„Plutonium abzweigen“

Greenpeace-Atomexperte Tobias Münchmeyer fordert, russisches Plutonium direkt endzulagern. Die Verarbeitung zu MOX-Brennstäben senke das Risiko der Atomwaffen-Produktion nicht

taz: Die 34 Tonnen Waffenplutonium, die aus der russischen Abrüstung freiwerden, müssen weg. Warum ist Greenpeace dagegen, das Plutonium zu MOX-Brennstäben zu verarbeiten?

Tobias Münchmeyer: Die Verarbeitung zu MOX-Brennstäben würde das Risiko der Verwendung von Plutonium für Atomwaffen nicht senken. Das bestünde weiter, weil bei der Produktion der Brennstäbe sehr leicht ein paar Kilo Plutonium abgezweigt werden können. Für den Bau einer Atombombe braucht man nur vier Kilogramm. Dann könnten auch bei den Transporten der frischen MOX-Elemente durch Russland zu den AKWs Brennstäbe abgezweigt werden, um das Plutonium wieder herauszulösen. Die Brennstäbe gelten deswegen offiziell als waffenfähiges Material. Ein weiterer Grund ist, dass sich bei der Produktion der MOX-Elemente auch Atommüll ergibt, und die Reaktoren sind laut dem amerikanischen Nuclear Control Institute unfallträchtig. Wir wollen nicht den langen und gefährlichen Umweg über MOX, sondern die direkte Endlagerung vor Ort.

Die USA wollen 8,5 Tonnen ihres Waffenplutoniums immobilisieren, aber auch 25,5 Tonnen vermoxen. Das hört sich nach „Böse Russen, harmlose Amerikaner“ an.

Nein, es gibt auch in den USA Proteste gegen die Vermoxung, aber das russische Plutonium steht hier natürlich unter stärkerer Beachtung, weil Deutschland mit einem Export dabei wäre, aktiv die russische Atomstrategie zu unterstützen.
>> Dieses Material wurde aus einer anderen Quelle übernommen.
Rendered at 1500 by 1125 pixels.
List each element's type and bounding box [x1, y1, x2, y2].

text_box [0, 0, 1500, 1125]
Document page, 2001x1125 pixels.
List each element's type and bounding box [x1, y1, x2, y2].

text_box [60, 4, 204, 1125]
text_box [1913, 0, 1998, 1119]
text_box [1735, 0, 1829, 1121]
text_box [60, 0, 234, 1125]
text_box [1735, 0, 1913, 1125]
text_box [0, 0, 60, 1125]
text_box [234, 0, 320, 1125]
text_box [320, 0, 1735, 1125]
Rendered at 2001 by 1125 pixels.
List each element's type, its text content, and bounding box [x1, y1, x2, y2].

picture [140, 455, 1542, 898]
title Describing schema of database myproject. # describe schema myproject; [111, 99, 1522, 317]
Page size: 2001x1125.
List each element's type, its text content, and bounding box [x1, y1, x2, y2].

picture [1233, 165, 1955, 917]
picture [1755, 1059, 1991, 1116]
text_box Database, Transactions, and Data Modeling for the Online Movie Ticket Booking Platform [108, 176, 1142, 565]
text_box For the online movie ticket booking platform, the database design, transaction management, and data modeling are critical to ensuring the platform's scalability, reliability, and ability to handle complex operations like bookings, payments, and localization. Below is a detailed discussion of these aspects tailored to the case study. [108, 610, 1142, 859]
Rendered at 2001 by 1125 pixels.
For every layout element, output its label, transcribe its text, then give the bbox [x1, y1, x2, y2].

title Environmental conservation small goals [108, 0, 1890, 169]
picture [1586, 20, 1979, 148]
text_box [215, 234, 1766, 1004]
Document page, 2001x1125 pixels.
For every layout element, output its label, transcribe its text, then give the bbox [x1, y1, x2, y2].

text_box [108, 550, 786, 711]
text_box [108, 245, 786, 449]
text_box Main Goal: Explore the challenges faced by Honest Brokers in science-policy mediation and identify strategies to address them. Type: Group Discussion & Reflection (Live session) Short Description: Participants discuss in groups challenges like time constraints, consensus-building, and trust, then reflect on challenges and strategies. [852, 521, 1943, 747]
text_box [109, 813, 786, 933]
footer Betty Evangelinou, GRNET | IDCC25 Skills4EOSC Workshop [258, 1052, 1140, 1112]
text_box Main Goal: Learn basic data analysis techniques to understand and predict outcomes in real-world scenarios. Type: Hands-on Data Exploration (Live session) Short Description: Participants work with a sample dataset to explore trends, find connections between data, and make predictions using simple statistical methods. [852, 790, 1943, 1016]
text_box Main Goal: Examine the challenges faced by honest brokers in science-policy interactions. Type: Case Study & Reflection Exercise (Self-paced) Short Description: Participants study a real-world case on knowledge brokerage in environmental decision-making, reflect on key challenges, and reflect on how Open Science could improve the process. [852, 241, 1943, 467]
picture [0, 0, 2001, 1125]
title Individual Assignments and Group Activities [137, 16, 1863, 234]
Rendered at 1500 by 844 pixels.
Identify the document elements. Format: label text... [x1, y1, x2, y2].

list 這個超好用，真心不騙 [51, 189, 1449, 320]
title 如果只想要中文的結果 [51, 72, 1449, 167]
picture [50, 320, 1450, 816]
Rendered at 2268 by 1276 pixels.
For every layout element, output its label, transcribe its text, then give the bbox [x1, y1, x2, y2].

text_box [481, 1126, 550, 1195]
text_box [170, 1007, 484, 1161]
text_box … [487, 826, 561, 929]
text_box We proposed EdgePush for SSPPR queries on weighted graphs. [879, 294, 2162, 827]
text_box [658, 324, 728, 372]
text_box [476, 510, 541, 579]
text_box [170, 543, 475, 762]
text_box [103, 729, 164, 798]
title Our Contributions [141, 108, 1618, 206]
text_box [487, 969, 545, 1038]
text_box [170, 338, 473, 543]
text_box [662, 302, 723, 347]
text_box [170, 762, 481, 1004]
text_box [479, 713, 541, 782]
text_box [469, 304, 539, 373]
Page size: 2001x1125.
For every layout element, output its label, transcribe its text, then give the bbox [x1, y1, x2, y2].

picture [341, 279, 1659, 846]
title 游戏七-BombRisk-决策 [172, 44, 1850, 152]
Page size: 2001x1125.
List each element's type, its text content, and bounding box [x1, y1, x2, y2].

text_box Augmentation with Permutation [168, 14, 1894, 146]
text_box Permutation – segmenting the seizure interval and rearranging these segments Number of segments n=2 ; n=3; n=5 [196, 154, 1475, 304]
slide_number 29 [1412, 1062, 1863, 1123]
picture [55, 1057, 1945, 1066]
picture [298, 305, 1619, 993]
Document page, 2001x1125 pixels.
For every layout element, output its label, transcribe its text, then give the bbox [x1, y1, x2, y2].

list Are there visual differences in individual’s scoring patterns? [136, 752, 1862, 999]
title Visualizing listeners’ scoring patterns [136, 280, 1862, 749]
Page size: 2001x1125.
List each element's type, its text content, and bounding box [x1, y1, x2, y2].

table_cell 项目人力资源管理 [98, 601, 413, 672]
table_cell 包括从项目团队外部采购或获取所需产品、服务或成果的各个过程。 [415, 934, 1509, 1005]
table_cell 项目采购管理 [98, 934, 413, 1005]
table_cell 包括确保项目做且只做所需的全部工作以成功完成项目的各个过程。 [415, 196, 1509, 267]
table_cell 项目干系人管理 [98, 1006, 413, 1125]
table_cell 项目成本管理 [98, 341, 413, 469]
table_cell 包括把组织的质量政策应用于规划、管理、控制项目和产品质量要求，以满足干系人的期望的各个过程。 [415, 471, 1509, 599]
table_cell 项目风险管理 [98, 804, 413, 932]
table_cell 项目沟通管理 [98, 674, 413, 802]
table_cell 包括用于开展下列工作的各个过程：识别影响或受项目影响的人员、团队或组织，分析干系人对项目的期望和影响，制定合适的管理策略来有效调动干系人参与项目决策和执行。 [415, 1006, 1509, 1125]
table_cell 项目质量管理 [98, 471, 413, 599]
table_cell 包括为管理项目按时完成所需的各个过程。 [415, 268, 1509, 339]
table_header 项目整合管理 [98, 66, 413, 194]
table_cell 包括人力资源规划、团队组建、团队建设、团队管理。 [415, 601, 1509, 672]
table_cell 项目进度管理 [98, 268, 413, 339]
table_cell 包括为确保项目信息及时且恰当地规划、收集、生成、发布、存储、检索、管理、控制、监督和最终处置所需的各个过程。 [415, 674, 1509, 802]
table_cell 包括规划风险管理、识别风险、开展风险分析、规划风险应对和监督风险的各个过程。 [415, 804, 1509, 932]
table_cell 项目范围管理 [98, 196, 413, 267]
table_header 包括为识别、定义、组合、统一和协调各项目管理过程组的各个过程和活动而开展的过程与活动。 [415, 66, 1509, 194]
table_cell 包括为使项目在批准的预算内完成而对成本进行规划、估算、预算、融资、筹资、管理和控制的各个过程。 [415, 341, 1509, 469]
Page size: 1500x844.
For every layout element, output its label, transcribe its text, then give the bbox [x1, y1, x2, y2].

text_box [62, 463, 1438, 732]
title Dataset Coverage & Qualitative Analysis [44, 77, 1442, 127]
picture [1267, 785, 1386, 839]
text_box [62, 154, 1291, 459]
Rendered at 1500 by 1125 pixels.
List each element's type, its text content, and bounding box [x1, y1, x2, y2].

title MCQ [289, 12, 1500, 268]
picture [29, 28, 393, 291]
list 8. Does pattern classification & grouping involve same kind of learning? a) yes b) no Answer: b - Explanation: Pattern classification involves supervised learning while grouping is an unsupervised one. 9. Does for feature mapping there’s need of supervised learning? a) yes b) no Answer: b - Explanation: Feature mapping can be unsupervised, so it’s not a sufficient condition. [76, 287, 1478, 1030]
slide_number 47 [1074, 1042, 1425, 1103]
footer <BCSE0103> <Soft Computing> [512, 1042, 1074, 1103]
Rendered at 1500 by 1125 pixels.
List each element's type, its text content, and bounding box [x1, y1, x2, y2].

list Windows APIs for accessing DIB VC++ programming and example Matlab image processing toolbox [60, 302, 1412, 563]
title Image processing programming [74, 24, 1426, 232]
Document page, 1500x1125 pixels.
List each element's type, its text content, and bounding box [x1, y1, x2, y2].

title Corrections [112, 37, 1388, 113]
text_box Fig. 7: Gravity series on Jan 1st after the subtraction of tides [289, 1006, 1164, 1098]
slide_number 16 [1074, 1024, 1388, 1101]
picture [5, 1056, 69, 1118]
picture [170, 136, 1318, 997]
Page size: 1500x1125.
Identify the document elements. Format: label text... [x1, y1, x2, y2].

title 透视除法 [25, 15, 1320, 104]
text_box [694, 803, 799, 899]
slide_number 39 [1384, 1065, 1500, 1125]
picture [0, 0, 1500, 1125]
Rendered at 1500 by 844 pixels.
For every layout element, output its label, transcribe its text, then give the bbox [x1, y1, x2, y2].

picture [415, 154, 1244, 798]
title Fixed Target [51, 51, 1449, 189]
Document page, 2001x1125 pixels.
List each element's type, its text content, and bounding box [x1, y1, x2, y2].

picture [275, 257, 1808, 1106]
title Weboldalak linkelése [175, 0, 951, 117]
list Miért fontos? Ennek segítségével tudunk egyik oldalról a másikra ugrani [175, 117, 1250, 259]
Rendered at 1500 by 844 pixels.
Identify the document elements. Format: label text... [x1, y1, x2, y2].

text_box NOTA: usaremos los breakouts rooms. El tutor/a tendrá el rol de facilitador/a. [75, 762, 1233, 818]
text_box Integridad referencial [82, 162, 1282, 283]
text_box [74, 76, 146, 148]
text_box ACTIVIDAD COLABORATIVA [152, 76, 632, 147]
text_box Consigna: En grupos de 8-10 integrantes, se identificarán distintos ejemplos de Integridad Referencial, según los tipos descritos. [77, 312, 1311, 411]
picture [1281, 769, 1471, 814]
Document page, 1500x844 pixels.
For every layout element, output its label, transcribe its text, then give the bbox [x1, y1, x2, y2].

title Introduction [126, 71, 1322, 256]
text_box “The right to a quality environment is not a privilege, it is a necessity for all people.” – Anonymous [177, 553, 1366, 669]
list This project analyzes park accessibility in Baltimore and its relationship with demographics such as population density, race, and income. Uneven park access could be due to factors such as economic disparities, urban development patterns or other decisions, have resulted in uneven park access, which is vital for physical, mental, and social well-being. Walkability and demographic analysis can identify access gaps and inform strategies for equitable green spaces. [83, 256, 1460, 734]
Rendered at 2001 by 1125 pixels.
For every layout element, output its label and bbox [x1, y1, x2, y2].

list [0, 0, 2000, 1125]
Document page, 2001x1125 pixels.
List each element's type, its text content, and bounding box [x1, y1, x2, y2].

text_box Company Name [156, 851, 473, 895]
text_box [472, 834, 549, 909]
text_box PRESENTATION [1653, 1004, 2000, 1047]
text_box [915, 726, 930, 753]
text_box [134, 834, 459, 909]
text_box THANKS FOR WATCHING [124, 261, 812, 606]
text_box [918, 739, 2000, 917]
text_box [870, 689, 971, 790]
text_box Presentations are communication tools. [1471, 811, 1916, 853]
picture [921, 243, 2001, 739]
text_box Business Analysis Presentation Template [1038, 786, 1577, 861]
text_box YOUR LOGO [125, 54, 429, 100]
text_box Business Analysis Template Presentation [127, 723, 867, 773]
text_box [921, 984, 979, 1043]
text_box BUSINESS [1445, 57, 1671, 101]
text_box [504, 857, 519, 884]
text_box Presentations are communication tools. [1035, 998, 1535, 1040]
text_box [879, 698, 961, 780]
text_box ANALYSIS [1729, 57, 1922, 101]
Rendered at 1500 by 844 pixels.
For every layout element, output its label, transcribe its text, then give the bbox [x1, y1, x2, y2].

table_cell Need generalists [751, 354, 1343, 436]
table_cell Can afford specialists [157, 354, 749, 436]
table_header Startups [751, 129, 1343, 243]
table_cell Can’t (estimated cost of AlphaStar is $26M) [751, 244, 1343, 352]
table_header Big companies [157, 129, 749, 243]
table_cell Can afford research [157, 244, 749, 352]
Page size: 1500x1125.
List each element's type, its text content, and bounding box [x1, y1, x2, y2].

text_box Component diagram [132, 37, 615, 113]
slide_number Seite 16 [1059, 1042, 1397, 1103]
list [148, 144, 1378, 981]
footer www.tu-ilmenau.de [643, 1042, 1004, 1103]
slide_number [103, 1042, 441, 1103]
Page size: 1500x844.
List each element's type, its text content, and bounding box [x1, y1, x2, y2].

Wird die Hanau-Anlage nicht exportiert, könnte Russland auf die Idee kommen, selber eine MOX-Anlage zu bauen.

Nein, die Russen könnten keine eigene Anlage bauen. Wahrscheinlich wäre, dass der Westen – und da wahrscheinlich die französische Atomfirma Cogema, die ja auch die amerikanische Anlage baut – zu einem höheren Preis eine neue MOX-Fabrik bauen würde. Diese Alternative ist natürlich nicht sinnvoll, es geht darum, vollständig aus der MOX-Lösung auszusteigen.

Endlagern durch Verglasung versus MOX: Es geht darum, die 34 Tonnen möglichst schnell aus dem Verkehr zu ziehen. Wäre da die MOX-Anlage nicht schneller?

Nein, ich gehe davon aus, dass eine Verglasungsanlage, wenn sie nun beschlossen würde, zum selben Zeitpunkt – also so gegen 2006 – fertig würde. Außerdem heißt eine Verarbeitung zu MOX-Elementen, dass maximal zwei Tonnen Plutonium pro Jahr verarbeitet würden – bei 34 Tonnen dauert das dann noch mindestens 17 Jahre. Demnach wäre die Verglasung der schnellere Weg.

Siemens macht Druck – rechnen Sie mit einem schnellen Entschluss?

Ich gehe nicht davon aus, dass es angesichts der noch offenen Fragen so schnell einen Beschluss gibt. Bis jetzt ist zum Beispiel noch unklar, wer bei einem Unfall in der exportierten Anlage haften würde. Russland verweigert die Haftung, da es westliche Technik ist. Der Westen sagt, wenn die Anlage in Russland betrieben wird, sind Unfälle auch deren Problem. Daher ist das Ultimatum, das Siemens gesetzt hat, bedenklich.